- [Collected data]
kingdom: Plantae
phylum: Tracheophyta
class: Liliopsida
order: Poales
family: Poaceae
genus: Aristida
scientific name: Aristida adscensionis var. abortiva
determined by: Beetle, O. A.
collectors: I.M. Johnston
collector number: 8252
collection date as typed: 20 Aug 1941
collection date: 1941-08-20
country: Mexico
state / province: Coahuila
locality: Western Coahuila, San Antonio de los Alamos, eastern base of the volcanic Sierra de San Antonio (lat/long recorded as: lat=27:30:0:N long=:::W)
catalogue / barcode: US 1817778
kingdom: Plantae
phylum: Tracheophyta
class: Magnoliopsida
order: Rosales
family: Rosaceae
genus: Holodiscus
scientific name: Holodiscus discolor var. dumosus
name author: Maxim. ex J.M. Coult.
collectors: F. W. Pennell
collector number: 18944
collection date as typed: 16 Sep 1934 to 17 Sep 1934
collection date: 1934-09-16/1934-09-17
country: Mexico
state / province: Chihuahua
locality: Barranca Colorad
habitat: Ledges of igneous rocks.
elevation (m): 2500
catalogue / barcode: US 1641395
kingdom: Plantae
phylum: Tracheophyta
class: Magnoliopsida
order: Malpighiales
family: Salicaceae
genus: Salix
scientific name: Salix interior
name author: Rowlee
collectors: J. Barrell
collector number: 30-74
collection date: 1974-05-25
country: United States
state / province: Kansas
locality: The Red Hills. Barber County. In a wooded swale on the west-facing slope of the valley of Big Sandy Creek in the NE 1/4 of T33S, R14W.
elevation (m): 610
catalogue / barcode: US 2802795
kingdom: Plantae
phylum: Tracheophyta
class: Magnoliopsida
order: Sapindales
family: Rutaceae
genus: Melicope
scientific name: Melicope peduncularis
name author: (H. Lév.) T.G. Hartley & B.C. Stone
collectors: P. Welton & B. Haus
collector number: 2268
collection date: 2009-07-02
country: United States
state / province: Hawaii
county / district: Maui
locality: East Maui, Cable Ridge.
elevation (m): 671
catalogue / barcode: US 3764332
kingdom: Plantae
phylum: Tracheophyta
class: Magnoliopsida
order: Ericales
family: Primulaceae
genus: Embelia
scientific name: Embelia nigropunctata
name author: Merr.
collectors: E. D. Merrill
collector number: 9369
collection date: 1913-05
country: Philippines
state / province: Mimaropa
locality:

- [DESCRIPTION OF THE TASK] Write out every line of the entries above exactly as they appear, with no changes.

- [RESULT]
kingdom: Plantae
phylum: Tracheophyta
class: Liliopsida
order: Poales
family: Poaceae
genus: Aristida
scientific name: Aristida adscensionis var. abortiva
determined by: Beetle, O. A.
collectors: I.M. Johnston
collector number: 8252
collection date as typed: 20 Aug 1941
collection date: 1941-08-20
country: Mexico
state / province: Coahuila
locality: Western Coahuila, San Antonio de los Alamos, eastern base of the volcanic Sierra de San Antonio (lat/long recorded as: lat=27:30:0:N long=:::W)
catalogue / barcode: US 1817778
kingdom: Plantae
phylum: Tracheophyta
class: Magnoliopsida
order: Rosales
family: Rosaceae
genus: Holodiscus
scientific name: Holodiscus discolor var. dumosus
name author: Maxim. ex J.M. Coult.
collectors: F. W. Pennell
collector number: 18944
collection date as typed: 16 Sep 1934 to 17 Sep 1934
collection date: 1934-09-16/1934-09-17
country: Mexico
state / province: Chihuahua
locality: Barranca Colorad
habitat: Ledges of igneous rocks.
elevation (m): 2500
catalogue / barcode: US 1641395
kingdom: Plantae
phylum: Tracheophyta
class: Magnoliopsida
order: Malpighiales
family: Salicaceae
genus: Salix
scientific name: Salix interior
name author: Rowlee
collectors: J. Barrell
collector number: 30-74
collection date: 1974-05-25
country: United States
state / province: Kansas
locality: The Red Hills. Barber County. In a wooded swale on the west-facing slope of the valley of Big Sandy Creek in the NE 1/4 of T33S, R14W.
elevation (m): 610
catalogue / barcode: US 2802795
kingdom: Plantae
phylum: Tracheophyta
class: Magnoliopsida
order: Sapindales
family: Rutaceae
genus: Melicope
scientific name: Melicope peduncularis
name author: (H. Lév.) T.G. Hartley & B.C. Stone
collectors: P. Welton & B. Haus
collector number: 2268
collection date: 2009-07-02
country: United States
state / province: Hawaii
county / district: Maui
locality: East Maui, Cable Ridge.
elevation (m): 671
catalogue / barcode: US 3764332
kingdom: Plantae
phylum: Tracheophyta
class: Magnoliopsida
order: Ericales
family: Primulaceae
genus: Embelia
scientific name: Embelia nigropunctata
name author: Merr.
collectors: E. D. Merrill
collector number: 9369
collection date: 1913-05
country: Philippines
state / province: Mimaropa
locality:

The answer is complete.